If the binder is in poor condition, a baking process can be used to stabilize it. The chemical cross-links that hold the binder together break down by hydrolysis. Baking at an elevated temperature can restore the links sufficiently to allow playback. Baking does not reverse the damage caused by hydrolysis; it is a temporary fix allowing the tape to be copied.
If the tape lubrication layer has degraded, playback will result in head clogs with attendant fluctuation of RF level, plus heavy jitter. Audio engineers will recognize this problem as a squeal, which is clearly obvious when a tape with this problem is played. If necessary, a top lubricant can be applied using an evaporation process similar to that used during the manufacture of DVCAM tape.
The VTRs used in the process must be carefully restored. A local workshop can make new parts if necessary. Not that an operator would make a mistake, but these machines usually have the erase electronics removed just to prevent any accidents with precious tapes. The tape machines are carefully aligned to optimize RF levels and to maintain the integrity of the video signal.
Some tapes undergo surface cleaning to avoid oxide shedding during playback.
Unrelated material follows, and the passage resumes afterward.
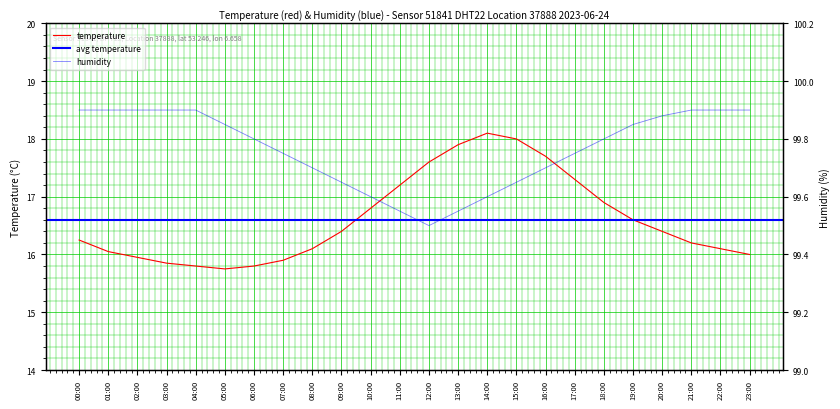

What position from the left is 21:00?

22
Only now is a tape ready to be loaded on the VTR. The tape is played and converted to digital video. The video output is recorded to a videocassette, perhaps Digital Betacam, or can be stored as a file. The media specification is up to the client.
Restore it or lose it
A range of conventional video processing is used to maximize the image quality. This can include time base correction, noise reduction, scratch removal and frame retouching. Once in a digital format, the material can easily be cloned in the future without further degradation. The final operation is disposal. The old decaying masters are scrapped to avoid storage costs. European law dictates that modern environmental regulations are followed in the disposal.
Some clients are reluctant for media to leave their vaults. In such a case, machinery can be set up at the broadcaster's premises. It is very much a bespoke business, tailored to meet the budget available for the project.
Each archive treatment program is tailored to the special needs of the individual broadcaster. The RMRC opened last year with an audio restoration project for INA, the French National audio-visual repository. The current capacity is 20,000 hours of content per year, with the ability to ramp up to 250,000 hours by 2007.
Although archiving is often neglected when compared with new program production, future generations will not forgive us if we lose our recorded legacy of cultural heritage. Archive restoration will not wait because tape binder decays, and old VTRs can't run forever.
Unfortunately, restoration requires money and, therefore, is typically not a high priority for the broadcaster focused on today's productions. Isn't it ironic that correctly processed black-and-white photographs will outlive videotape by a factor of 10 times or more?